Kuveyt Dışişleri Bakanlığı'nın açıklamasında, uluslararası topluma, "Filistin meselesine adil ve kalıcı bir çözüm bulunması, Filistin halkının korunması ve kendi bağımsız devletlerini kurma yönündeki meşru haklarının desteklenmesi konusundaki hukuki ve tarihi sorumluluğunu üstlenme" çağrısında bulunuldu.
Kararı memnuniyetle karşılayan Umman'ın açıklamasında, Genel Kurulda söz konusu kararın kabul edilmesinin, dünya genelinin, BMGK'ya, "Filistin Devleti'ni tanıma çağrısı yaptığı" anlamına geldiği bildirildi.
Irak Dışişleri Bakanlığının açıklamasında da, 9 ret ve 25 çekimser oya karşılık 143 devletin "evet" oyu vermesinin, Filistin halkının meşru haklarını elde etmesi konusunda verilen uluslararası desteğin "büyüklüğünü" ortaya koyduğuna işaret edildi.
"Tarihi" kararın, Filistinlilerin haklarını geri alması ve bölgede barışın sağlanması yolunda atılmış ilk adım olduğu aktarıldı.
Arap Parlamentosu Başkanı Adil es-Assumi de yaptığı açıklamada, "ezici" çoğunluğun oyuyla kabul edilen kararın, Filistin meselesinin haklılığı üzerindeki fikir birliğini yansıttığını kaydetti ve BMGK'yı Filistin Devleti'nin BM'ye tam üyelik talebini tarafsız ve olumlu bir şekilde değerlendirmeye çağırdı.
BM Genel Kurulunda dün yapılan oylamada, Filistin'in BM üyeliğinin BM Güvenlik Konseyi'nde tekrar görüşülmesi ve gözlemci statüsünde olan Filistin'e bazı ilave haklar tanınması talep edilen karar tasarısı kabul edildi.
Türkiye'nin yanı sıra 80'e yakın ülkenin ortak sunucusu olduğu karar tasarısı, 193 üyeli BM Genel Kurulu'nda 143 "evet" oyuyla kabul edildi.

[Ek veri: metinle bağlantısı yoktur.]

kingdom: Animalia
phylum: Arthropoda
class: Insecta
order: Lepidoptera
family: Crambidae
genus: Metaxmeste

Tasarı 25 "çekimser" oy alırken aralarında ABD, Arjantin, Papua Yeni Gine, Çekya ve Macaristan'ın bulunduğu 9 ülke "hayır" oyu kullandı.
Kararda, "Filistin'in BM Şartı'nın 4. maddesi uyarınca BM'ye üyelik kriterlerini yerine getirdiği ve bu nedenle BM'ye üye olarak kabul edilmesi" gerektiğine işaret edildi. Filistin, 2011'de de BM'ye tam üyelik başvurusu yapmış ancak BMGK'de gereken desteği alamamıştı. Filistin 2012 yılında BM'de "daimi gözlemci statüsüne" kavuşmuştu.